Trump greift durch: Bezahlung für Heimatschutz-Mitarbeiter trotz Haushaltsstreit angeordnet
US-Präsident Donald Trump hat eine präsidiale Anordnung unterzeichnet, um die Bezahlung der Beschäftigten des Heimatschutzministeriums sicherzustellen. Dies geschieht trotz des anhaltenden Haushaltsstreits im US-Kongress, der sich seit Wochen nicht auf die Finanzierung des Ministeriums einigen kann. Mit dieser Maßnahme nimmt Trump die Sache nun selbst in die Hand.
Notstandssituation mit 50-tägigem Stillstand
Der teilweise Stillstand der Regierungsgeschäfte im Heimatschutzministerium dauert bereits 50 Tage an. In seiner Anordnung argumentiert Trump, dass die aktuellen Umstände einen Notfall darstellen, der die nationale Sicherheit der Vereinigten Staaten gefährdet. Mehr als 35.000 Beschäftigte, darunter Mitarbeiter der Küstenwache und der Katastrophenschutzbehörde Fema, haben seit fast zwei Monaten kein reguläres Gehalt mehr erhalten.
Die Anordnung weist den Heimatschutzminister an, bereits bewilligte Mittel zu nutzen, die in einem angemessenen und logischen Zusammenhang mit den Aufgaben des Ministeriums stehen. Dies soll in Abstimmung mit dem Chef des US-Haushaltsamts erfolgen. Die Mitarbeiter sollen demnach die Vergütung und Leistungen erhalten, die sie ohne den Shutdown des Ministeriums bekommen hätten.

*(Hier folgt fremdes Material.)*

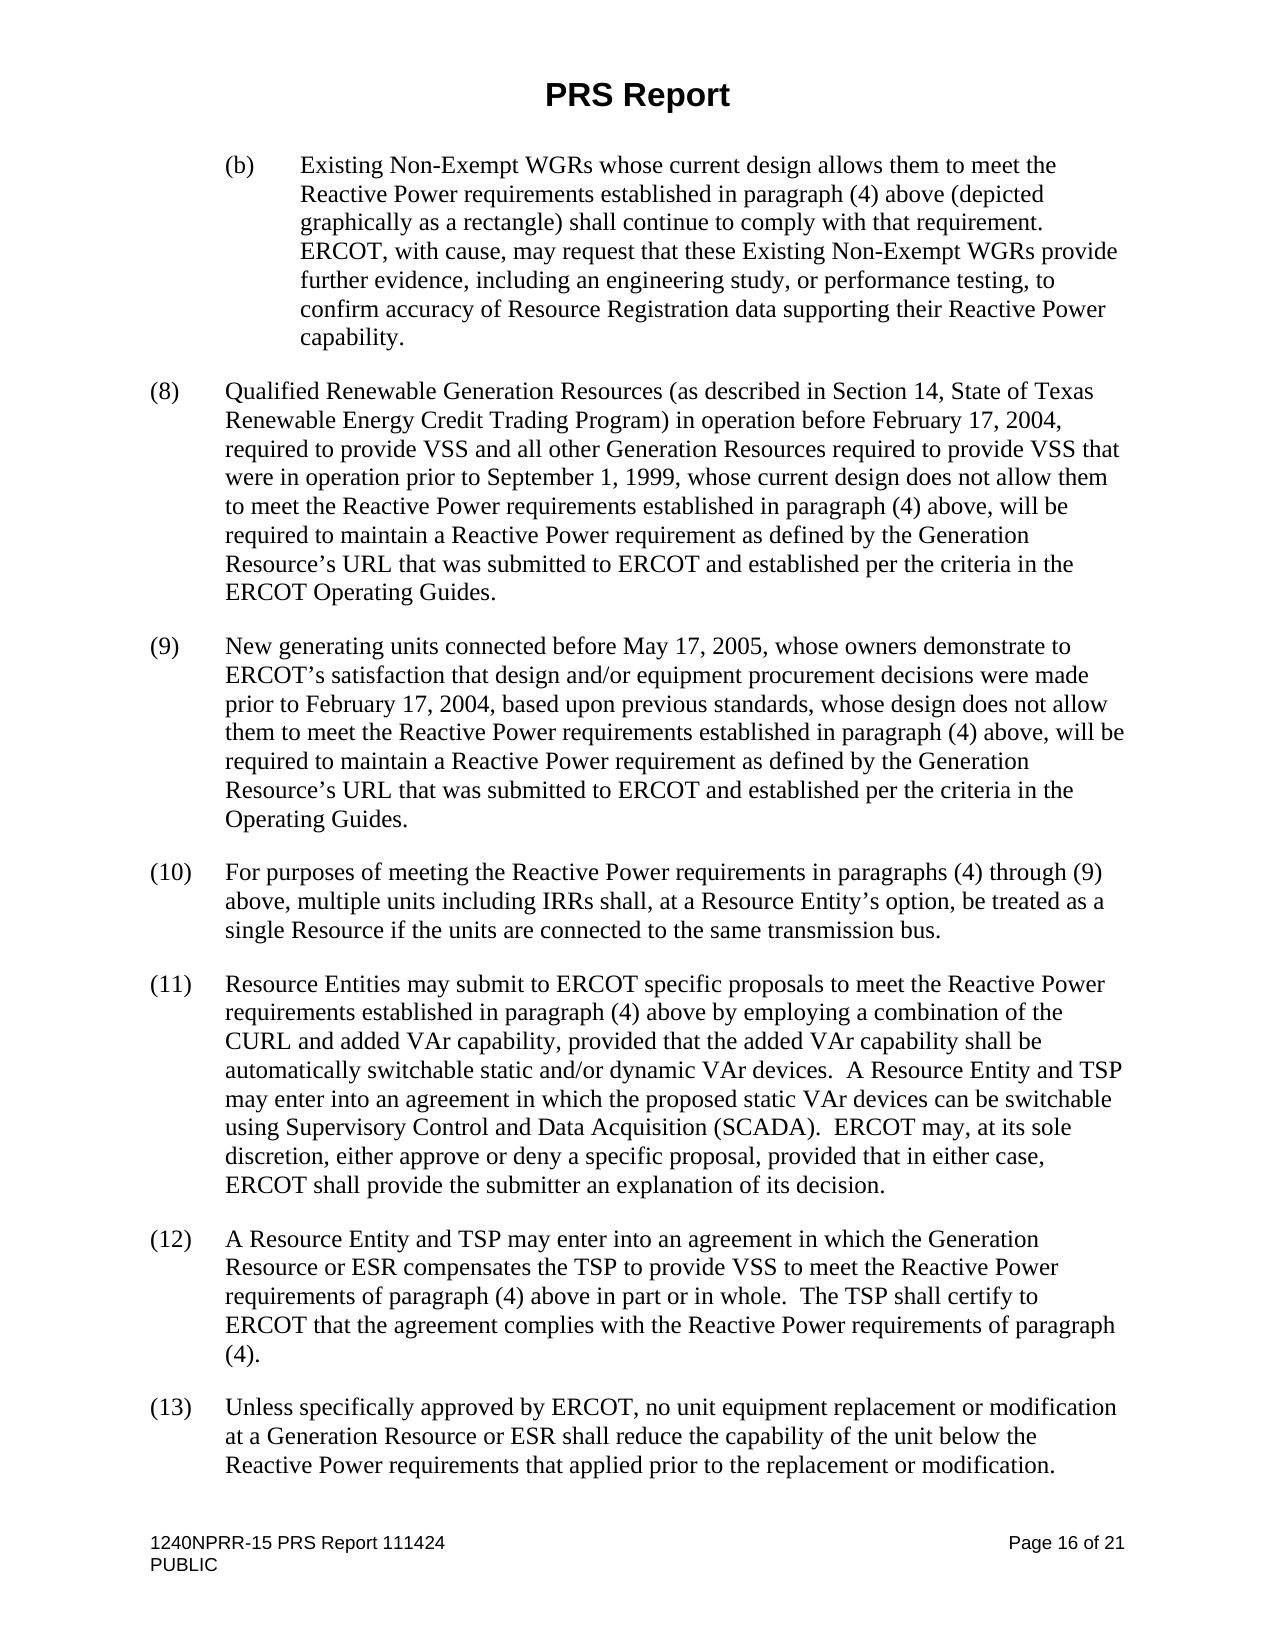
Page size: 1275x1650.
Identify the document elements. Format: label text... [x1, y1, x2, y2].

text (b) Existing Non-Exempt WGRs whose current design allows them to meet the Reactive Power requirements established in paragraph (4) above (depicted graphically as a rectangle) shall continue to comply with that requirement. ERCOT, with cause, may request that these Existing Non-Exempt WGRs provide further evidence, including an engineering study, or performance testing, to confirm accuracy of Resource Registration data supporting their Reactive Power capability. [225, 150, 1125, 351]
text (8) Qualified Renewable Generation Resources (as described in Section 14, State of Texas Renewable Energy Credit Trading Program) in operation before February 17, 2004, required to provide VSS and all other Generation Resources required to provide VSS that were in operation prior to September 1, 1999, whose current design does not allow them to meet the Reactive Power requirements established in paragraph (4) above, will be required to maintain a Reactive Power requirement as defined by the Generation Resource’s URL that was submitted to ERCOT and established per the criteria in the ERCOT Operating Guides. [150, 376, 1125, 606]
text (11) Resource Entities may submit to ERCOT specific proposals to meet the Reactive Power requirements established in paragraph (4) above by employing a combination of the CURL and added VAr capability, provided that the added VAr capability shall be automatically switchable static and/or dynamic VAr devices. A Resource Entity and TSP may enter into an agreement in which the proposed static VAr devices can be switchable using Supervisory Control and Data Acquisition (SCADA). ERCOT may, at its sole discretion, either approve or deny a specific proposal, provided that in either case, ERCOT shall provide the submitter an explanation of its decision. [150, 969, 1125, 1199]
text (9) New generating units connected before May 17, 2005, whose owners demonstrate to ERCOT’s satisfaction that design and/or equipment procurement decisions were made prior to February 17, 2004, based upon previous standards, whose design does not allow them to meet the Reactive Power requirements established in paragraph (4) above, will be required to maintain a Reactive Power requirement as defined by the Generation Resource’s URL that was submitted to ERCOT and established per the criteria in the Operating Guides. [150, 631, 1125, 832]
text (10) For purposes of meeting the Reactive Power requirements in paragraphs (4) through (9) above, multiple units including IRRs shall, at a Resource Entity’s option, be treated as a single Resource if the units are connected to the same transmission bus. [150, 857, 1125, 944]
text (12) A Resource Entity and TSP may enter into an agreement in which the Generation Resource or ESR compensates the TSP to provide VSS to meet the Reactive Power requirements of paragraph (4) above in part or in whole. The TSP shall certify to ERCOT that the agreement complies with the Reactive Power requirements of paragraph (4). [150, 1224, 1125, 1367]
text (13) Unless specifically approved by ERCOT, no unit equipment replacement or modification at a Generation Resource or ESR shall reduce the capability of the unit below the Reactive Power requirements that applied prior to the replacement or modification. [150, 1392, 1125, 1479]
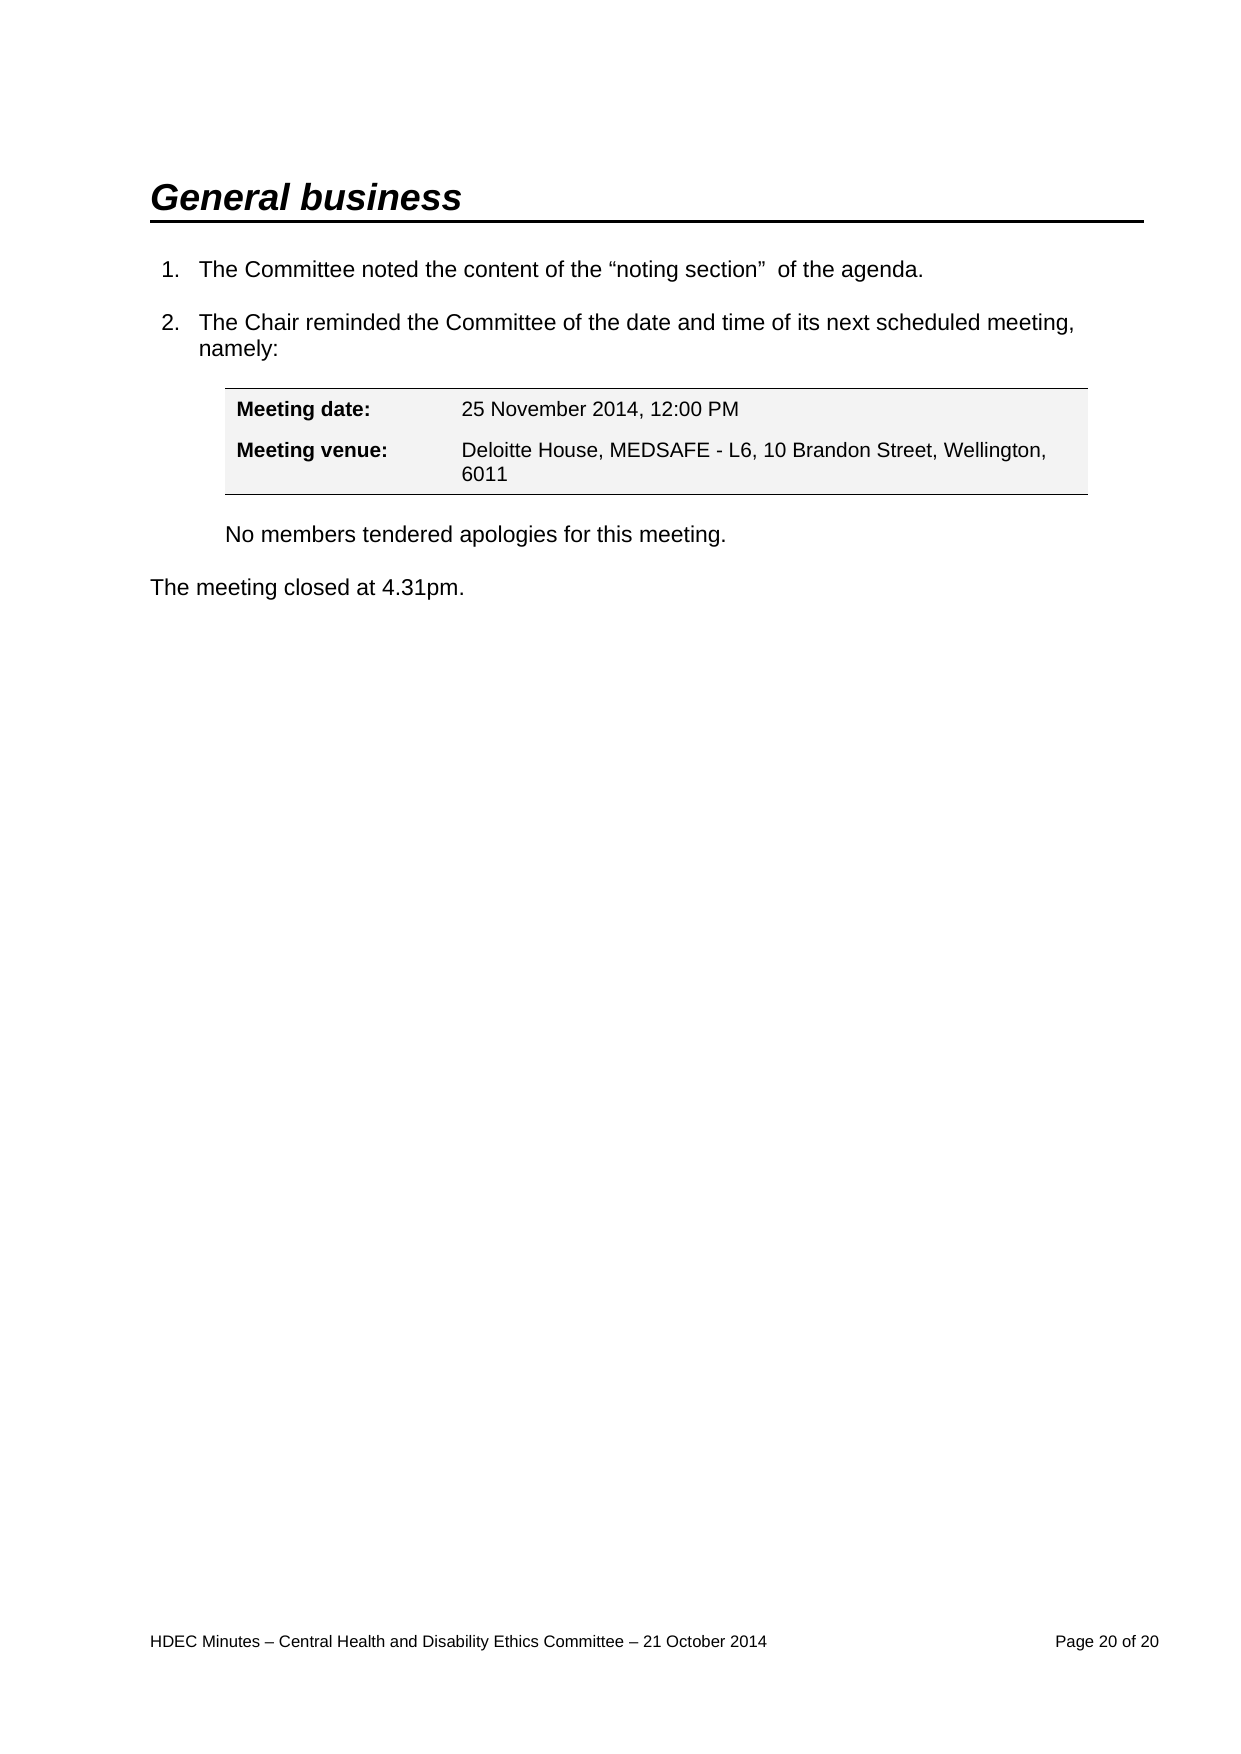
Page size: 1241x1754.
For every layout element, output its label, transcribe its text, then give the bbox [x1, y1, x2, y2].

table_header 25 November 2014, 12:00 PM [450, 389, 1088, 429]
table_header Meeting date: [225, 389, 450, 429]
text No members tendered apologies for this meeting. [198, 521, 1144, 548]
subtitle General business [150, 175, 1144, 220]
table_cell Deloitte House, MEDSAFE - L6, 10 Brandon Street, Wellington, 6011 [450, 429, 1088, 494]
table_cell Meeting venue: [225, 429, 450, 494]
text The meeting closed at 4.31pm. [150, 574, 1144, 600]
list The Chair reminded the Committee of the date and time of its next scheduled meeting, namely: [161, 309, 1144, 361]
list The Committee noted the content of the “noting section” of the agenda. [161, 256, 1144, 282]
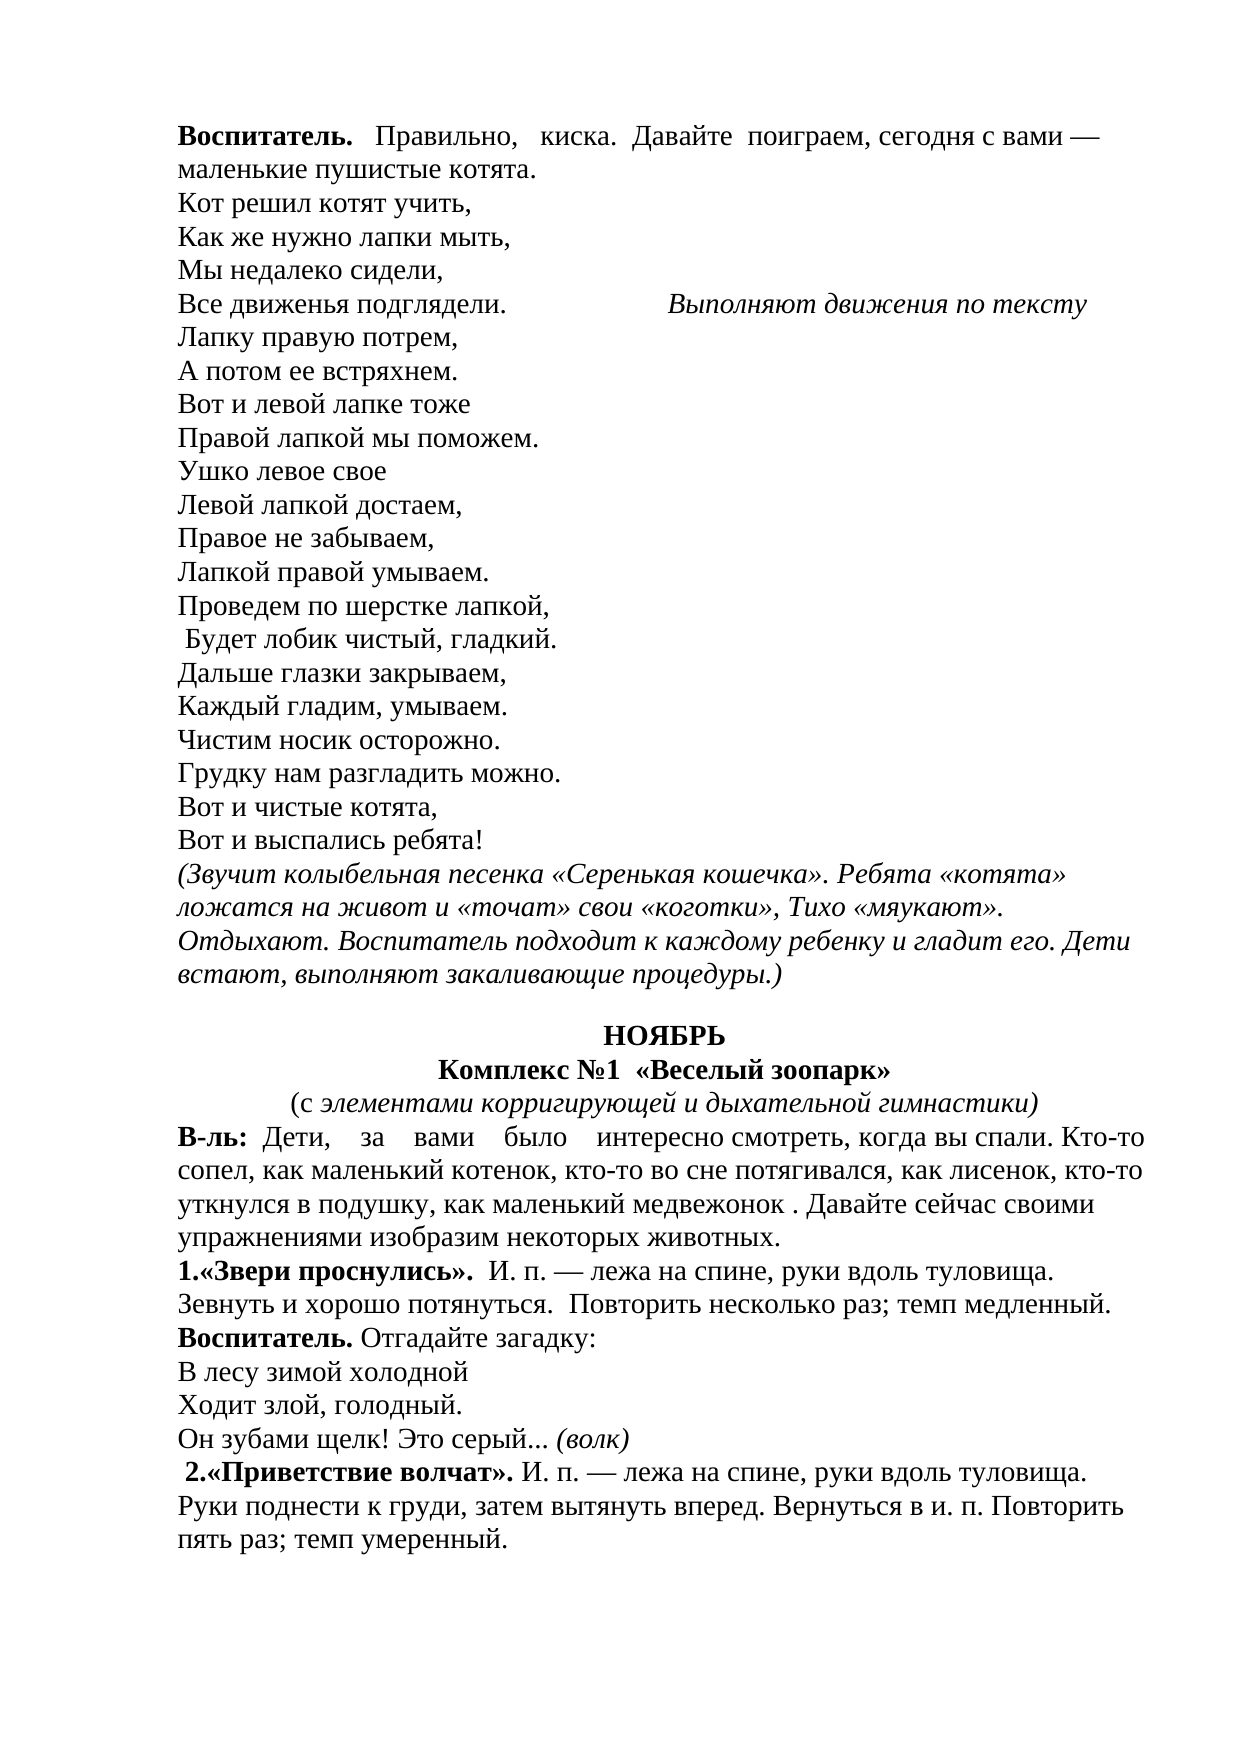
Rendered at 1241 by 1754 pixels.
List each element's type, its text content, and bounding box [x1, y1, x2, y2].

Politische Schuldzuweisungen und rechtliche Fragen
Trump wies die Schuld für die Situation erneut den Demokraten im US-Kongress zu. Demokraten und Republikaner konnten sich bislang nicht auf einen Haushalt für das Heimatschutzministerium einigen. Im Zentrum des Streits stehen die umstrittenen Abschiebe-Razzien der Einwanderungsbehörde ICE, die dem Heimatschutzministerium untersteht.
Haushaltsfragen und damit die Finanzierung von Behörden sind laut US-Verfassung eigentlich Sache des Kongresses. Trumps Vorstoß, die Bezahlung durch einen Rückgriff auf bereits bewilligte Mittel selbst zu regeln, könnte rechtliche Fragen nach sich ziehen. Kritiker befürchten, dass Gelder möglicherweise für einen anderen Zweck eingesetzt werden könnten, als vom Parlament ursprünglich vorgesehen.
Vorgeschichte und weitere Maßnahmen
Der Präsident hatte den Schritt zuvor auf seiner Plattform Truth Social angekündigt. Bereits in der vergangenen Woche hatte Trump eine ähnliche Ankündigung für das Sicherheitspersonal an Flughäfen gemacht, das ebenfalls dem Heimatschutzministerium untersteht. Lange Warteschlangen an Flughäfen waren während der Ferienzeit für viele US-Amerikaner zu einer Geduldsprobe geworden.
Die aktuelle Entwicklung zeigt, wie tief der politische Graben zwischen den Parteien in Haushaltsfragen ist. Während Trump mit seiner Anordnung eine pragmatische Lösung für die unbezahlten Mitarbeiter sucht, werfen Verfassungsexperten Fragen zur Gewaltenteilung auf. Die langfristigen Auswirkungen dieser präsidialen Maßnahme auf das Haushaltsverfahren und die Beziehungen zwischen Exekutive und Legislative bleiben abzuwarten.